The house is quiet except for the constant stream of traffic on our busy street. Double-paned windows muffle the noise of speeding cars and if I close my eyes, it sounds like waves crashing on the shore. The sun is speckled, peeking through the newly fallen clouds, reminding me to breathe. As one cloud passes, the sun appears for a brief moment, only to be quickly swallowed by another cloud. Nature is my life coach.
Inside this house, we’re tired. Tired of all the plans we’ve had to break and reschedule in the last three months due to changing deadlines, close dates and expectations dismantled by external sources. Practicing surrender, being grumpy, waiting, rushing ... asking our closest friends to dance around our indefinite departure date. A departure we, too, wonder if it will ever come.
It will. Someday. Hopefully.
We hatched the idea of traveling the world during the first weeks of our relationship 12 years ago. It has been a longtime dream, always “out there,” in the future. The star we hitched our hopes to when life was turbulent or boring. “Someday” we’d tell ourselves, “we’ll be living moment to moment in lands of unfamiliarity.” And now, were finally on the precipice of our big leap. We made the first step into the unknown by listing our house a few months ago in a “hot” market, which cooled as soon as we dipped our toes in. We rolled with it, even though my job ended in July and my husband closed his business in May. Now, three months beyond our original departure date, we’re antsy.

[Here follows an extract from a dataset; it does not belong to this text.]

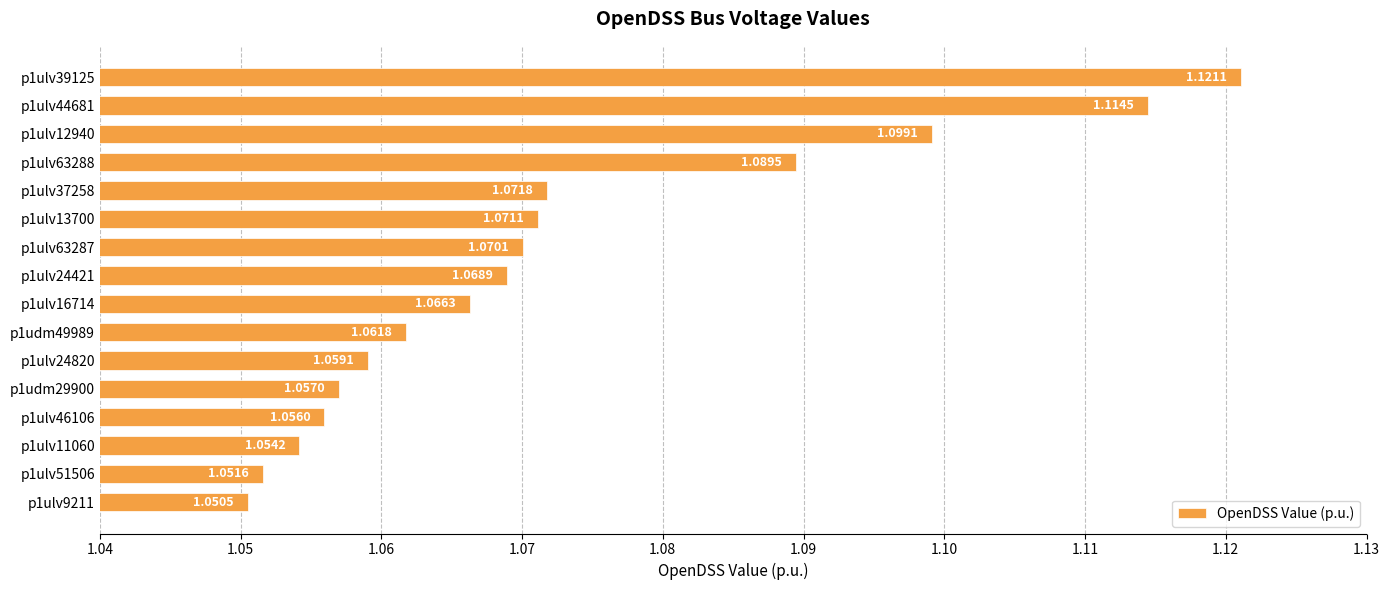

What is the sum of all values?

17.2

Our current close date is October 7th.
While we have deep gratitude and a sober perspective of how fortunate we are, we’re running low on energy. It is hard to maintain momentum with an ever-changing goal. So, we’re a little tired. Nothing compared to what many people endure in other types of life detours. This detour were in now is just an inconvenient test of character.

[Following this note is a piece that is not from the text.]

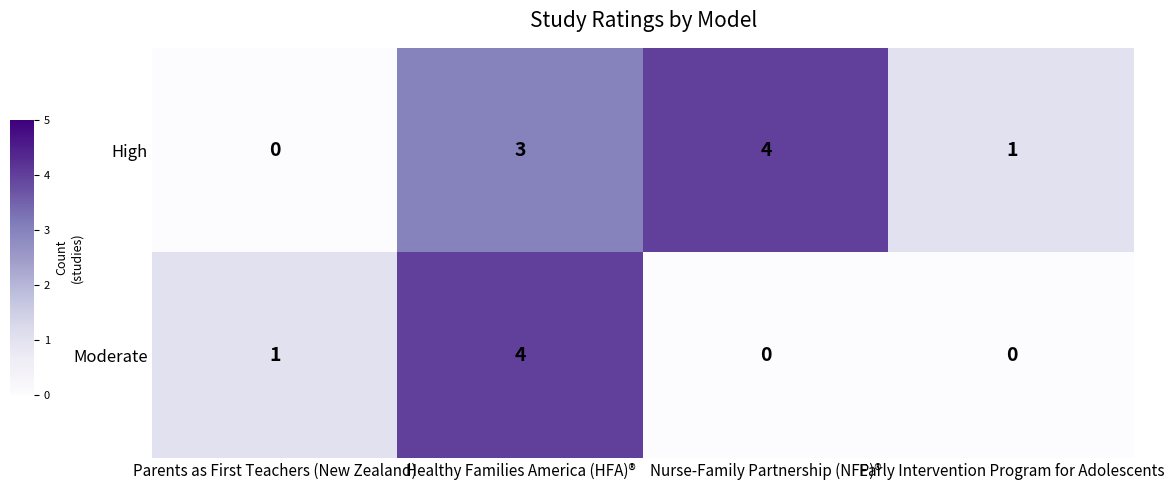

Between Nurse-Family Partnership (NFP)® and Early Intervention Program for Adolescents, which series saw the biggest shift?

High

How to say “farewell” to the one’s we love?
We may end up leaving town at the exact moment moment all of our close friends are busy with the plans, kids, jobs and dreams of their own lives. Maybe we will sneak out without making much of a wake, only to return some day, a year or more in the future, as if no time has passed at all.
This is a particularly emotional time for my husband and me, as we near our farewell date. We’re heading out with no attachment to a future plan—and an intentional openness to making a new home in a place outside of the United States or, less drastic, outside of Portland, Oregon.

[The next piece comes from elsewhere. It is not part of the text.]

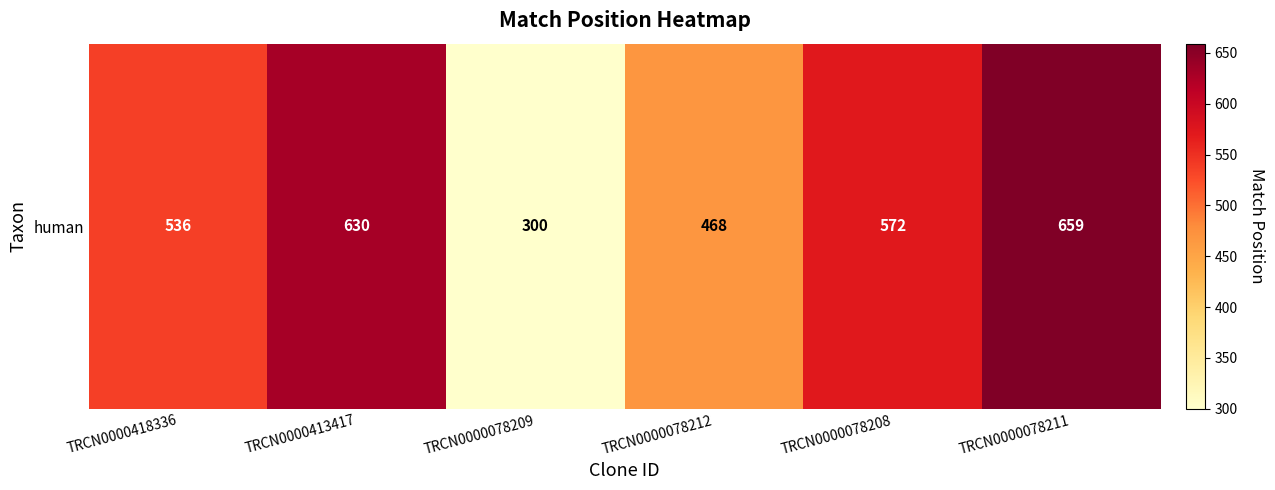

Which category has the lowest value across all series?

TRCN0000078209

The feelings of love and appreciation we hold for our friends in Portland (close, colleague and extended) are flooding us with the desire to remain tethered. To avoid missing out on special moments. To avoid missing the sacred feeling of being a part of something special—which is why most, if not all, of us moved to this town from somewhere else many moons ago. My husband and I have been so focused on leaving the increasing noise, rudeness and congestion of a newer version of Portland, that we’ve been distracted from the ache that occurs when distance flows between people who cherish each other. That ache is fully present today.
Willfully untethering from rewarding and wonderful attachments is no easy task.
We’re feeling a sense of groundlessness approaching. A sense of floating adrift in the world without the things, jobs, hobbies, home and people who have defined us for so many years. And there is a chance, some of these goodbyes may be the last. That unspoken knowing of life’s unpredictability feels especially tender for us—as we casually hug friends at the end of each dinner, happy hour and cup of coffee—making loose plans for another visit before we go.
A visit we both know is unlikely.
We love our people. Deeply. We’re blessed. We’ve been so lucky to share time and space with amazingly remarkable humans during our nearly two decade stint in Portland. This is the stuff that makes life meaningful. These connections. These tethers … heart to heart.
There is a sorrow in leaving such goodness and yet, a great joy knowing that this kind of goodness exists in the world. This joy is like the speckled sun peeking out from behind the clouds. Always there, even if hidden from time to time.
And I suppose, though, no matter how far we roam from one another, the heart strings will always remain. That’s comforting.